- Born: January 23, 1969 (age 57) Sheffield, England, UK
- Occupation: Photojournalist
- Spouse: Camilla Wøldike ​(m. 2012)​
- Website: patrickbrownphoto.com

= Patrick Brown (photographer) =

Australian photojournalist and photographer (born 1969)

Patrick Brown (born January 23, 1969) is an Australian photo journalist and photographer.

== Biography ==

Patrick Brown was born in Sheffield, England, and spent his childhood in the Middle East and Africa before his family settled in Perth, Western Australia.

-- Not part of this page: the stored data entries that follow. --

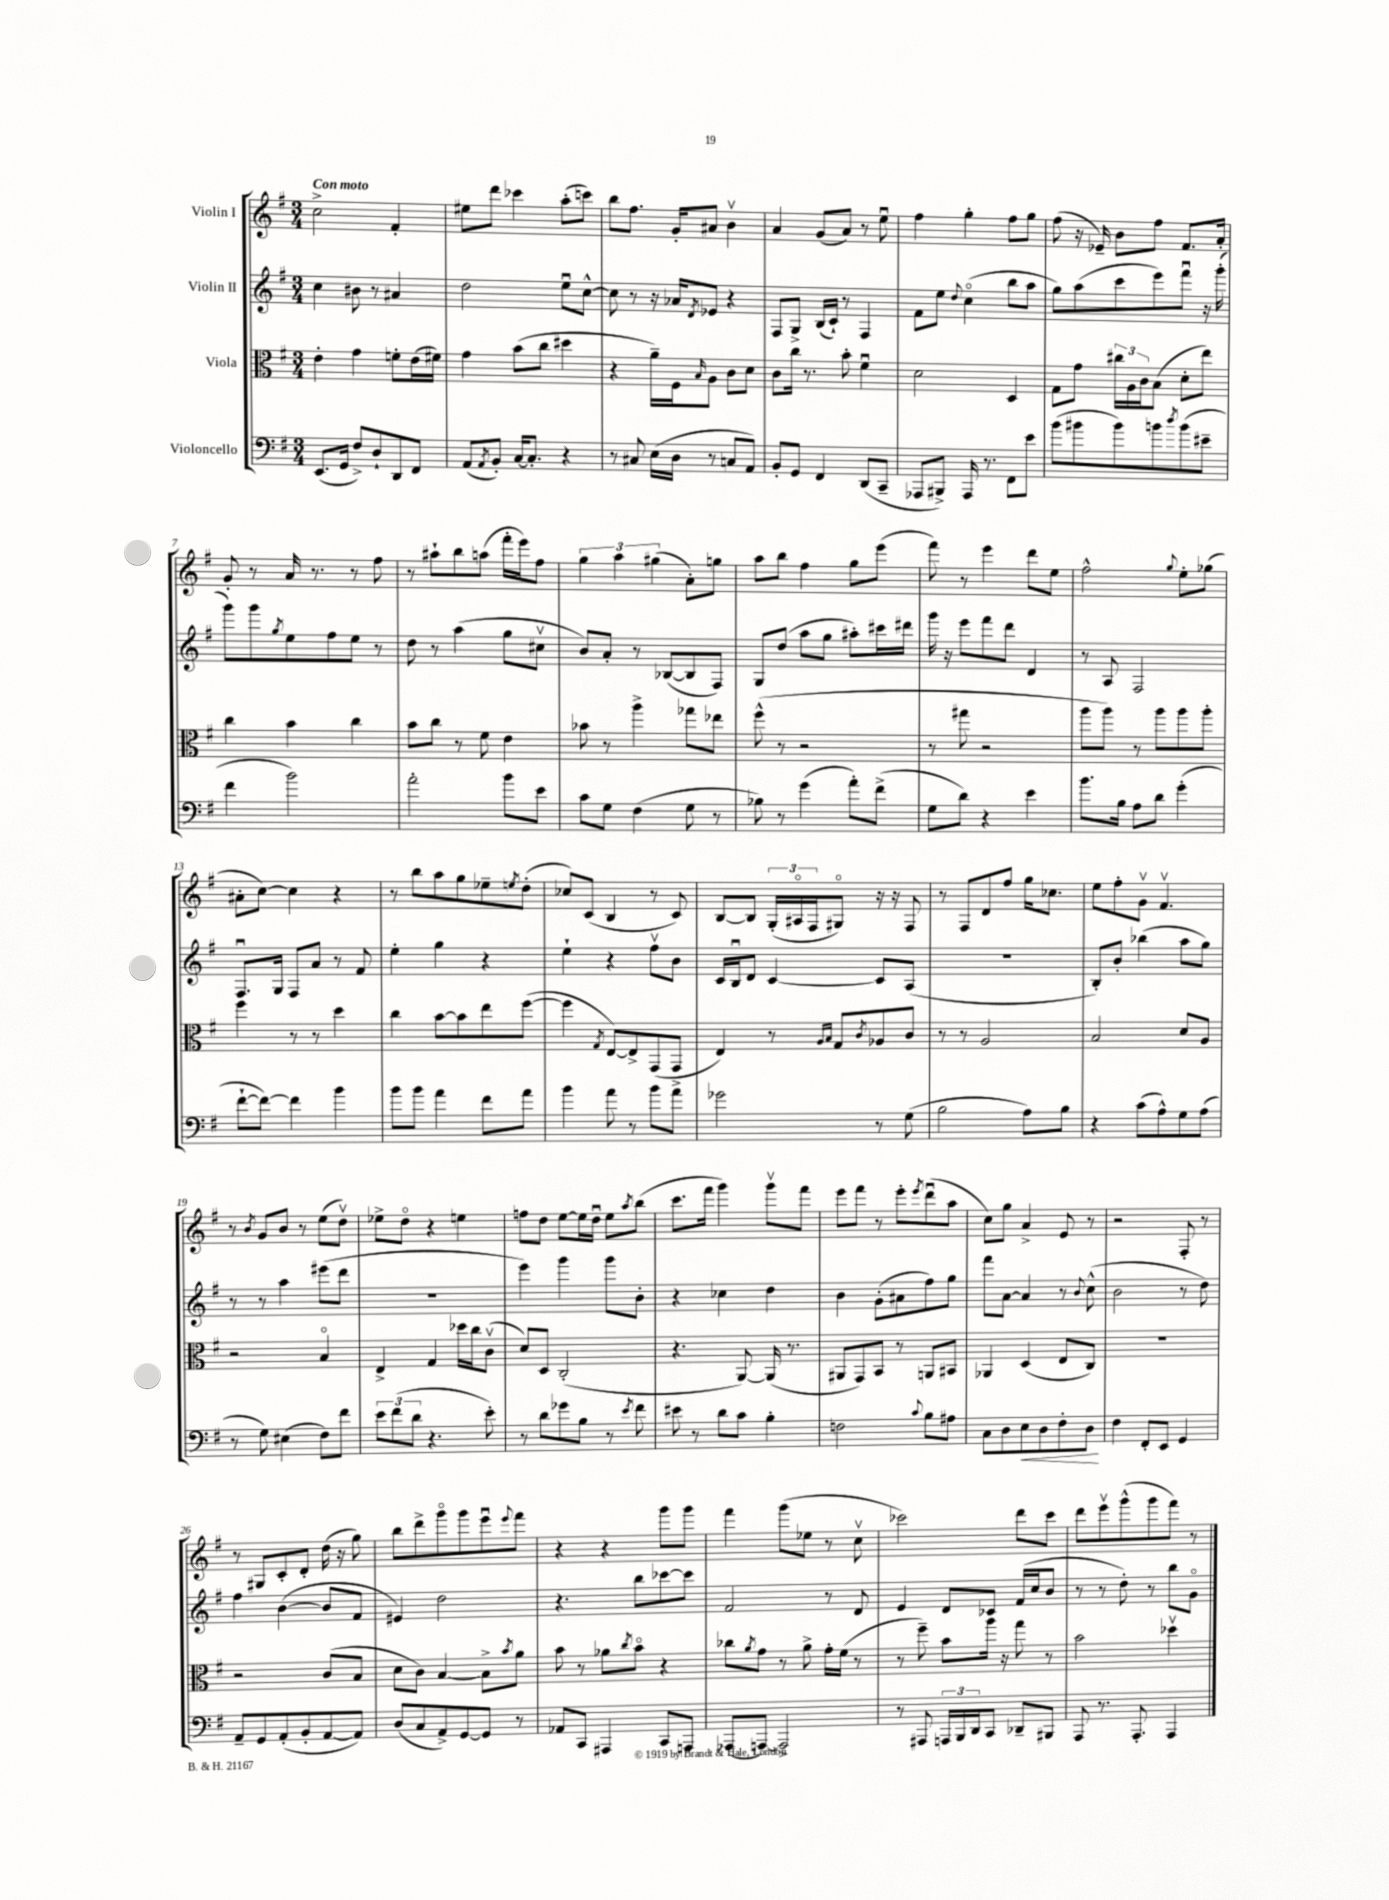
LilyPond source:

<<
\new StaffGroup <<
\new Staff = "s0" \with { instrumentName = "Violin I" } {
    \clef treble \key g \major \numericTimeSignature \time 3/4 \tempo "Con moto"
    c''2-> fis'4-. |
    eis''8 d'''8 ces'''4 a''8-.( c'''8) |
    b''8 fis''8. g'16-. ais'8 b'4\upbow |
    a'4 g'8( a'8) r8 e''8\downbow |
    fis''4 g''4-. fis''8 g''8 |
    fis''8( r16 ees'16--) b'8 fis''8 fis'8. a'16-. |
    g'8-. r8 a'16 r8. r8 fis''8 |
    r8 ais''8-! b''8 a''8( fis'''16-. e'''16) fis''8 |
    \tuplet 3/2 { g''4 a''4 gis''4( } a'8-.) g''8 |
    a''8 b''8 fis''4 g''8 e'''8( |
    fis'''8) r8 e'''4 d'''8 e''8 |
    fis''2-^ \appoggiatura { g''8 } e''8-. ges''8( |
    ais'8-. c''8~) c''4 r4 |
    r8 b''8 a''8 g''8 ees''8-- \acciaccatura { e''8 } d''8-.( |
    ces''8) c'8( b4 r8 c'8) |
    b8~ b8 \tuplet 3/2 { g16-.( ais16\flageolet fis16 } gis8\flageolet) r16 r16 fis8 |
    r8 fis8 d'8 fis''8 g''16 ces''8. |
    e''8 fis''8-. g'8\upbow fis'4.\upbow |
    r8 \acciaccatura { b'8 } g'8 b'8 r8 e''8( d''8\upbow) |
    ees''8-> d''8\flageolet r4 e''4 |
    f''8 d''8 e''8~ e''16 d''16\downbow e''8 \acciaccatura { a''8 } b''8( |
    c'''8. fis'''16 g'''4) g'''8\upbow fis'''8 |
    e'''8 fis'''8 r8 e'''8-. \acciaccatura { e'''8 } d'''8\downbow( a''8 |
    c''8) g''8 a'4-> e'8 r8 |
    r2 fis8-. r8 |
    r8 gis8 c'8-. d'8-. d''16( r16 g''8) |
    b''8 d'''8-> g'''8\flageolet g'''8 e'''8\downbow \appoggiatura { e'''8 } fis'''8 |
    r4 r4 g'''8 g'''8 |
    fis'''4 g'''8( ees''8 r8 c''8\upbow |
    ces'''2) d'''8 ces'''8 |
    d'''8 e'''8\upbow g'''8-^( g'''8 fis'''8) r8 \bar "|." |
}
\new Staff = "s1" \with { instrumentName = "Violin II" } {
    \clef treble \key g \major \numericTimeSignature \time 3/4
    c''4 bis'8 r8 ais'4 |
    d''2 e''8\downbow c''8~-^ |
    c''8 r8 r16 aes'16 \acciaccatura { d'8 } ees'8 r4 |
    fis8 g8-> b16( c'16-!) r8 fis4 |
    fis'8 e''8 \appoggiatura { d''8 } c''4\flageolet( b''8 a''8 |
    g''8) a''8( c'''8 e'''8) fis'''8\downbow r16 g'''16-.( |
    g'''8) g'''8 \acciaccatura { g''8 } e''8 fis''8 e''8 r8 |
    d''8 r8 a''4( g''8 cis''8\upbow |
    b'8) a'8-. r8 bes8~( bes8 fis8) |
    g8 d''8( a''8 g''8 ais''8-.) cis'''16 dis'''16 |
    g'''16 r16 e'''8 fis'''8 d'''8 d'4 |
    r8 a8 fis2 |
    fis8.\downbow g16 fis8 a'8 r8 fis'8 |
    e''4-. g''4 r4 |
    e''4-! r4 fis''8\upbow b'8 |
    c'16 b16\downbow d'8 c'4~ c'8 a8( |
    R2. |
    b8-.) b'8-. bes''4( a''8 g''8) |
    r8 r8 a''4 eis'''8( d'''8 |
    R2. |
    e'''4) g'''4 g'''8 b'8-. |
    r4 ces''4 d''4 |
    b'4 g'8-.( ais'8 fis''8) g''8 |
    fis'''8 a'8~ a'4 r8 \appoggiatura { b'8 } c''8-^( |
    b'2 r8 d''8) |
    fis''4 b'4~( b'8 fis'8 |
    eis'4) d''2 |
    r4. b''8 ces'''8~ ces'''8 |
    fis'2 r8 d'8 |
    e'4 d'8 ces'8 fis'16( c''16 b'8 |
    r8 r8 d''8-.) r8 b''8 g'8\flageolet \bar "|." |
}
\new Staff = "s2" \with { instrumentName = "Viola" } {
    \clef alto \key g \major \numericTimeSignature \time 3/4
    e'4-. g'4 f'8-. e'16( fis'16) |
    g'4 b'8( c''8 dis''4 |
    r4 a'16--) fis16 \grace { b16 } a8 c'8 d'8 |
    c'8 c''16 r8. b'8-. fis'4\downbow |
    d'2 d4 |
    g8 g'8 \tuplet 3/2 { cis''16 a16 c'16 } b8( d'8-. e''8) |
    c''4 b'4 c''4 |
    b'8 c''8 r8 fis'8 e'4 |
    bes'8 r8 a''4-> ges''8 ees''8 |
    fis''8-^( r8 r2 |
    r8 gis''8 r2 |
    a''8 a''8) r8 a''8 a''8 a''8-. |
    fis''4 r8 r8 d''4 |
    c''4 b'8~ b'8 e''8 fis''8~( |
    fis''4 \acciaccatura { g8 } e8~) e8-> g,8( g,8 |
    e4) r8 \grace { a16 b16 } g8 \acciaccatura { c'8 } aes8 c'8 |
    r8 r8 a2 |
    b2 d'8 a8 |
    r2 b4\flageolet |
    e4-> g4 des''16 c''16 c'8\upbow( |
    d'8) d8 c2-.( |
    r4. a,8~) a,16( r8. |
    ais,8 g,8) b,8 r8 a,8 bis,8 |
    aes,4 d4( e8 c8) |
    R2. |
    r2 c'8( b8 |
    d'8 c'8) b4~ b8-> \acciaccatura { b'8 } a'8 |
    b'8 r8 aes'8 \acciaccatura { c''8 } b'8\flageolet r4 |
    ces''8 \acciaccatura { a'8 } g'8 r8 a'8-> g'16-. fis'16( r8 |
    r8 fis''8--) b'8 a''16 r16 g''8 r8 |
    b'2 des''4\upbow \bar "|." |
}
\new Staff = "s3" \with { instrumentName = "Violoncello" } {
    \clef bass \key g \major \numericTimeSignature \time 3/4
    e,8.( g,16 fis8->) d8-! d,8 fis,8 |
    a,8( \acciaccatura { a,8 } b,8-.) c16~ c8.-. r4 |
    r8 cis8 e16( d16 r8 c8 a,8) |
    b,8-. g,8 fis,4 d,8( c,8-- |
    aes,,8 bis,,8->) aes,,16 r8. fis,8 e'8 |
    b'8( bis'8 bis'8) b'8 \acciaccatura { d''8 } b'8( eis'8-- |
    fis'4 b'2) |
    a'2-. b'8 e'8 |
    c'8 g8 fis4( g8 r8 |
    bes8) r8 g'4( a'8-.) fis'8->( |
    g8 d'8) r4 e'4 |
    b'8. b16 a8 d'8 g'4-.( |
    fis'8~-! fis'8~) fis'4 b'4 |
    b'8 b'8 a'4 fis'8 a'8 |
    b'4 a'8 r8 b'8 a'8-> |
    ges'2 r8 g8( |
    b2 a8) b8 |
    r4 c'8( a8-^) g8 a8( |
    r8 g8) eis4( fis8) fis'8 |
    \tuplet 3/2 { e'8 fis'8( d'8 } r4. e'8-.) |
    r8 d'8 ges'8 b8 r8 \acciaccatura { e'8 } fis'8 |
    eis'8 r8 d'8 c'8 b4-. |
    f2 \appoggiatura { c'8 } b8 ais8 |
    c8 d8 e8\< d8 fis8-. d8\! |
    fis4 fis,8-. e,8 g,4 |
    a,8-- g,8 a,8-.( b,8-. a,8~ a,8) |
    d8( c8 a,8->) g,8~ g,8 r8 |
    aes,8 c,8 ais,,4 c,8 a,,8 |
    aes,,8( a,,8~) a,,2-> |
    r8 ais,,8 \tuplet 3/2 { a,,16 b,,16 d,16 } c,8 des,8-- bis,,8 |
    a,,8 r8. a,,8.-. a,,4 \bar "|." |
}
>>
>>
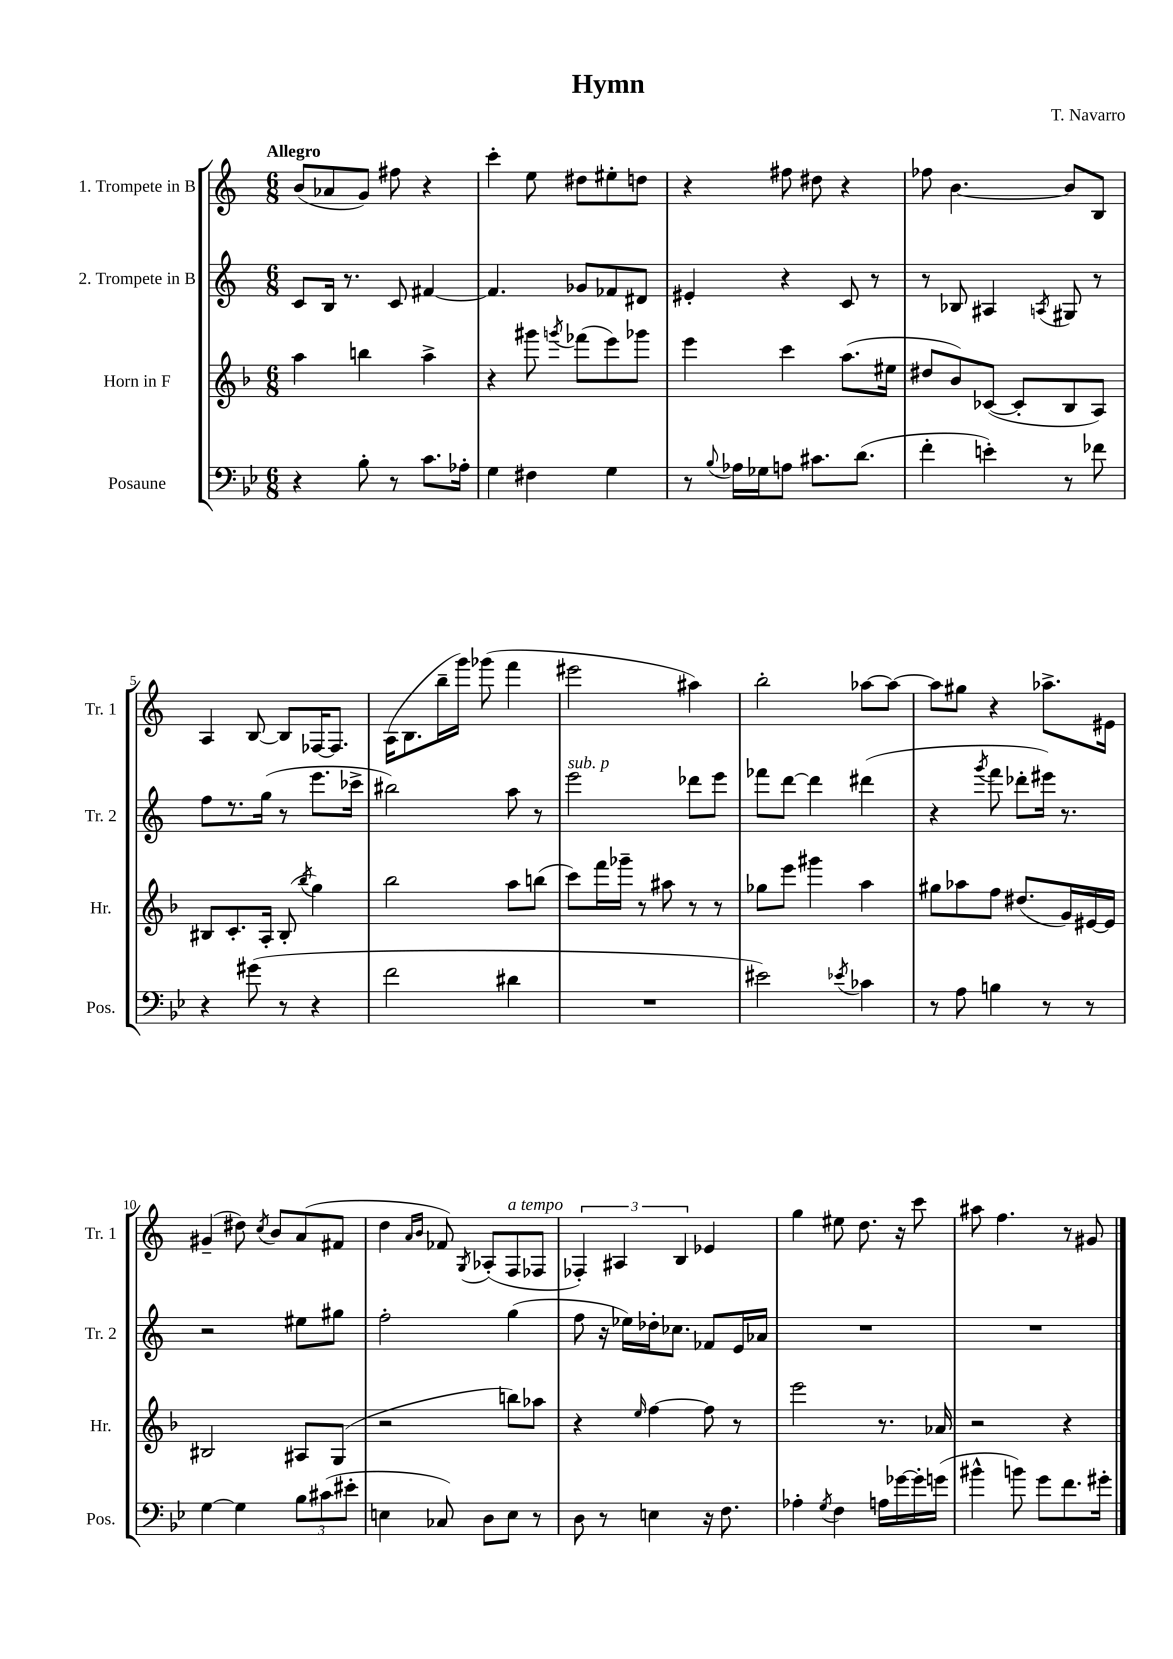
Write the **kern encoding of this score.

**kern	**kern	**kern	**kern
*staff4	*staff3	*staff2	*staff1
*clefF4	*clefG2	*clefG2	*clefG2
*k[b-e-]	*k[b-]	*k[]	*k[]
*M6/8	*M6/8	*M6/8	*M6/8
4r	4aa\	8c/L	(8b/L
.	.	16B/Jk	8a-/
.	.	8.r	.
8B-'\	4bb\	.	8g/J)
8r	.	8c/	8ff#\
8.c\L	4aa^\	[4f#/	4r
16A-'\Jk	.	.	.
=	=	=	=
4G\	4r	4.f#/]	4ccc'\
4F#\	8ggg#\	.	8ee\
.	8qggg/	.	.
.	(8fff-\L	8g-/L	8dd#\L
4G\	8eee\)	8f-/	8ee#'\
.	8ggg-\J	8d#/J	8dd\J
=	=	=	=
8r	4eee\	4e#'/	4r
8qqB-/	.	.	.
16A-\LL	.	.	.
16G-\J	.	.	.
8A\J	4ccc\	4r	8ff#\
8.c#\L	.	.	8dd#\
.	(8.aa\L	8c/	4r
(8.d\J	.	.	.
.	.	8r	.
.	16ee#\Jk	.	.
=	=	=	=
4f'\	8dd#/L	8r	8ff-\
.	8b-/)	8B-/	[4.b\
4e'\)	([8c-/J	4A#/	.
.	8c-'/]L	.	.
.	.	8qA/	.
8r	8B-/	8G#/	8b/]L
8f-\	8A/J)	8r	8B/J
=	=	=	=
4r	8B#/L	8ff\L	4A/
.	8.c'/	8.r	.
(8g#\	.	.	[8B/
.	16A'/Jk	(16gg\Jk	.
8r	(8B#'/	8r	8B/]L
.	8qbb-/	.	.
4r	4gg\)	8.eee\L	[16F-/K
.	.	.	8.F-/]J
.	.	16ccc-^\Jk	.
=	=	=	=
2f\	2bb-\	2bb#\)	(16A\LK
.	.	.	8.B\
.	.	.	16bb~\L
.	.	.	16ggg\JJ)
.	.	.	(8ggg-\
4d#\	8aa\L	8aa\	4fff\
.	(8bb\J	8r	.
=	=	=	=
2.r	8ccc\L)	2eee\	2eee#\
.	16fff\L	.	.
.	16ggg-~\JJ	.	.
.	8r	.	.
.	8aa#\	.	.
.	8r	8ddd-\L	4aa#\)
.	8r	8eee\J	.
=	=	=	=
2e#\)	8gg-\L	8fff-\L	2bb'\
.	8eee\J	[8ddd\J	.
.	4ggg#\	4ddd\]	.
8qe-/	.	.	.
4c-\	4aa\	(4ddd#\	[8aa-\L
.	.	.	8aa-\_J
=	=	=	=
8r	8gg#\L	4r	8aa-\]L
8A\	8aa-\	.	8gg#\J
.	.	8qggg/	.
4B\	8ff\J	8fff\	4r
.	(8.dd#/L	8ddd-'\L	.
8r	.	16eee#\Jk)	8.aa-^\L
.	16g/L)	8.r	.
8r	[16e#/	.	.
.	16e#/]JJ	.	16e#\Jk
=	=	=	=
[4G\	2B#/	2r	(4g#~/
4G\]	.	.	8dd#\)
.	.	.	8qcc/
.	.	.	8b/L
12B-\L	8A#/L	8ee#\L	(8a/
(12c#\	.	.	.
.	(8G/J	8gg#\J	8f#/J
12e#'\J	.	.	.
=	=	=	=
4E\	2r	2ff'\	4dd\
.	.	.	16qqa/LL
.	.	.	16qqb/JJ
8C-/)	.	.	8f-/)
.	.	.	8qG/
8D\L	.	.	(8A-'/L
8E\J	8bb\L)	(4gg\	8F/
8r	8aa-\J	.	8F-/J
=	=	=	=
8D\	4r	8ff\	6F-'/)
8r	.	16r	.
.	.	.	6A#/
.	.	16ee-\LL)	.
.	16qqee/	.	.
4E\	[4ff\	16dd-'\J	.
.	.	8.cc-\J	.
.	.	.	6B/
16r	8ff\]	8f-/L	4e-/
8.F\	.	.	.
.	8r	16e/L	.
.	.	16a-/JJ	.
=	=	=	=
4A-'\	2eee\	2.r	4gg\
8qG/	.	.	.
4F\	.	.	8ee#\
.	.	.	8.dd\
16A\LL	8.r	.	.
[16g-\	.	.	16r
16g-'\]	.	.	8ccc\
(16g\JJ	16a-/	.	.
=	=	=	=
4b#^^\	2r	2.r	8aa#\
.	.	.	4.ff\
8b\)	.	.	.
8g\L	.	.	.
8.f\	4r	.	8r
.	.	.	8g#/
16g#'\Jk	.	.	.
==	==	==	==
*-	*-	*-	*-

He is the author of Trading to Extinction (2014), a book documenting illegal animal trade in Asia, which was also the basis for a documentary produced by Vice Media.

In 2019, he published No Place on Earth, which details the experiences of survivors of the 2017 persecution of the Rohingya population in Myanmar.

Brown has contributed to Rolling Stone, The New Yorker, TIME, Newsweek, Vanity Fair, National Geographic, and Mother Jones. In addition to his editorial work, he has collaborated with organizations including UNICEF, UNHCR, Fortify Rights, and Human Rights Watch.

Brown's photography has been exhibited internationally, including at the Centre of Photography in New York, the Metropolitan Museum of Photography in Tokyo, and Visa pour l’Image in France. His work is also held in various private collections.

== Awards ==
Brown's project on the illegal trade of endangered animals received a World Press Photo Award in 2004, and a multimedia award from Pictures of the Year International (POYi) in 2008. Trading to Extinction was also recognised by the American magazine Photo as one of the ten best photo documentary books of 2014.

In 2018, Brown was awarded a World Press Photo award in the category "General News, Singles" for his documentation of Rohingya refugees in Bangladesh. The awarded photograph showed the bodies of Rohingya refugees who drowned after the boat they were using to flee Myanmar capsized. The work was commissioned by Panos Pictures for UNICEF.

In 2019, Brown received the FotoEvidence Book Award. He also received an Emmy Award for his work on the Alex Gibney HBO film The Forever Prisoner, which won Outstanding Investigative Documentary.